Manchester United lead the way in the Premier League though as they currently earn £75m a year with adidas but the Reds are believed to be about to top that.
Jurgen Klopp’s side are into the fifth and final season of their current contract with New Balance that is worth £45m per year.
The New Balance partnership has generally been seen as a resounding success. Their 2017/2018 season kit was their highest selling in the club’s history at the time, but was then eclipsed by last season’s jersey, which has been a massive hit with fans.
But the current deal is only the fourth highest in the Premier League.
Behind United, come City – who signed a £65m-per-year deal with Puma earlier this year – while Chelsea are paid £60m a year to work with Nike.
The Reds’ recent successes in Europe, challenging for the Premier League title and their wide, global fan base makes them an exciting proposition for potential suitors.
Liverpool have reportedly also held talks with Puma and adidas in recent months but Nike are the front-runners to land the Anfield club.
A clause in New Balance’s contract means they have the right to match any potential new offer and extend their deal.
But any a new deal is expected to be the most lucrative in Premier League history and a further demonstration of the rebirth of Liverpool under Jurgen Klopp.
The Reds are currently eighth on their ‘Soccer Rich List’ with a current valuation of $2.183billion, sitting behind Arsenal , Chelsea , City, Bayern Munich, United, Barcelona and money bags Real Madrid .
Liverpool had a 12 per cent value increase last year, have a three per cent debt value, revenue of $613m and an operating income of $128m.
Earlier this year, leading football finance expert Kieran Maguire discussed how their stunning season could see them close the financial gap to United through a combination of factors.
“I think they can certainly narrow it,” said Maguire, speaking on a special Blood Red podcast .
“If you look at the most recent results, for 2018, Liverpool were £135m behind Manchester United , and that’s a pretty big gap to narrow, but the success that Liverpool have had this season will probably have knocked off about £40-50m off that, there will have been bonuses paid by Standard Chartered and Western Union, who are the senior partners in terms of shirt sponsorship, so that will have kicked in as well.
“But I think the areas which Liverpool very much had to address the gap between themselves and United were first of all matchday income, and by getting to the Champions League final, it means Liverpool played more matches than Manchester United at home, so therefore they would have been picking up gate receipts with increased frequency, and they would have been able to charge premium prices, especially the knockout rounds, to hospitality partners, so that would have benefitted.
“But Liverpool had already managed to reduce the gap as a result of expanding of the main stand, and they could narrow that further if they decide to go to a 60,000-capacity stadium.
“The other area, generating commercial income, is the one where Manchester United were the smartest kids on the block.
“The approach they took was to go to individual countries and say, ‘would you like to be our official supplier of mobile phones in Thailand, in Indonesia, and then in Japan’, and Liverpool have started to copy that model.
“But what Liverpool can offer partners, and what Manchester United can’t, is to be able to say, ‘by the way, do you want your photo taken with the Champions League trophy this season?’ Which is very, very attractive.
“It has also been discussed in the Echo and in other media outlets that the club’s shirt manufacturing deal is due for renewal in 12 months.
“They’ll be negotiating on that and I think Liverpool will be able to effectively reduce the gap to either a negligible amount, nothing at all, or perhaps even nip in ahead of United.
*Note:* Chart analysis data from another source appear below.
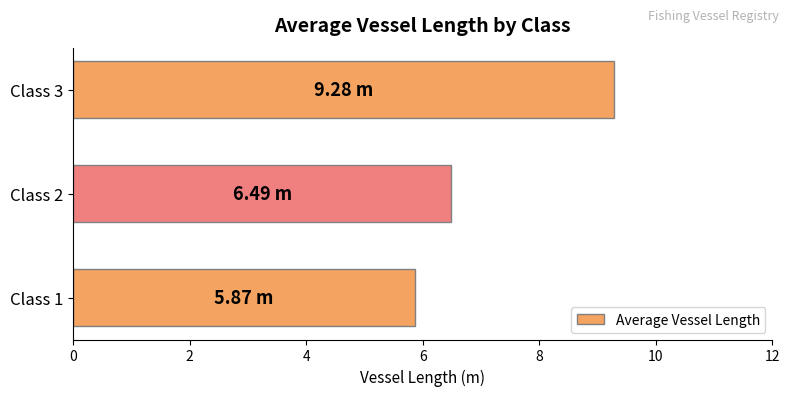

What is the average value?

7.2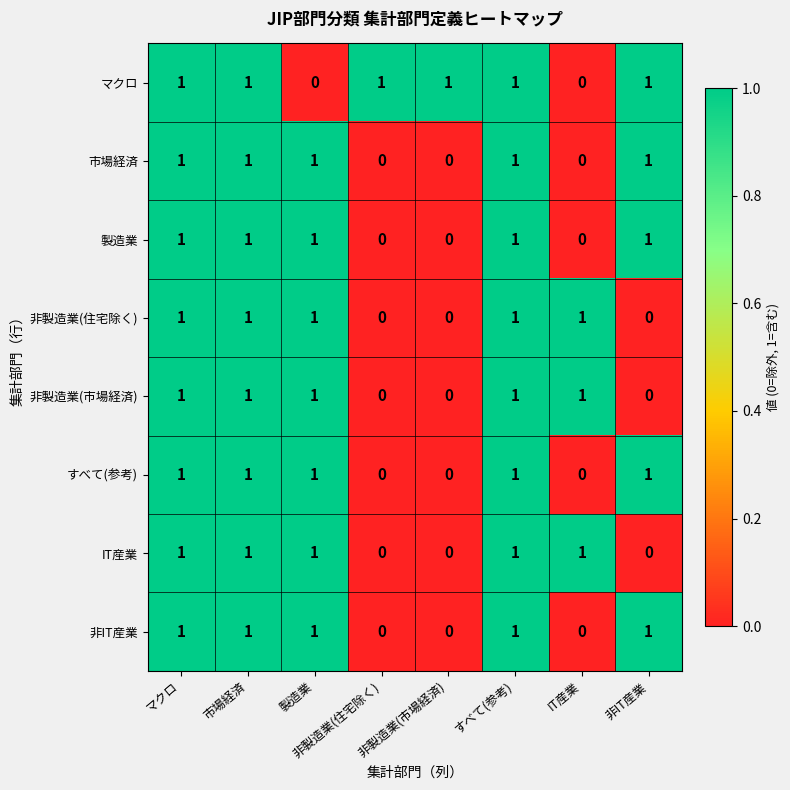

What is the total value across all series at マクロ?

8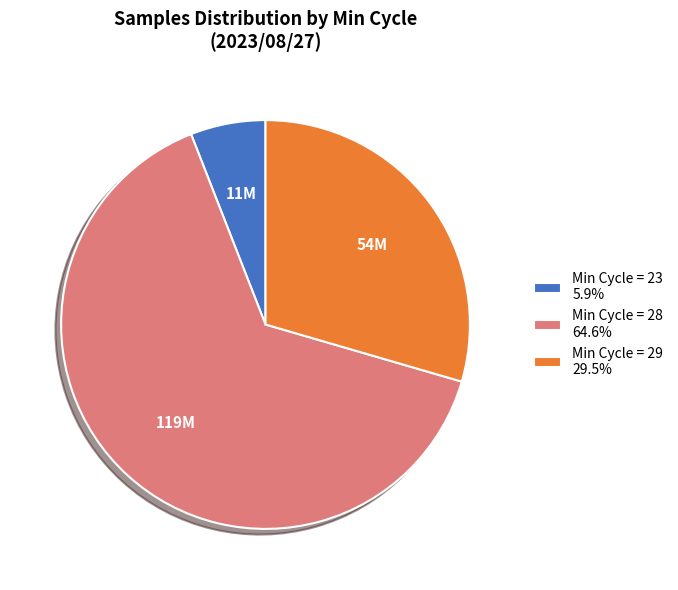

Approximately how many times larger is the value at Min Cycle = 28 64.6% compared to Min Cycle = 23 5.9%?

10.9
United generate £75m a season from Adidas, but because Liverpool have got the history and the heritage, and the six European Cup to offer, they are in a position to be able to sell shirts around the world, in a similar way to United.
“United are a global brand and a global club and Liverpool are very much there with them these days as a result of the achievements under Jurgen Klopp and, of course, the history and heritage that came before that.”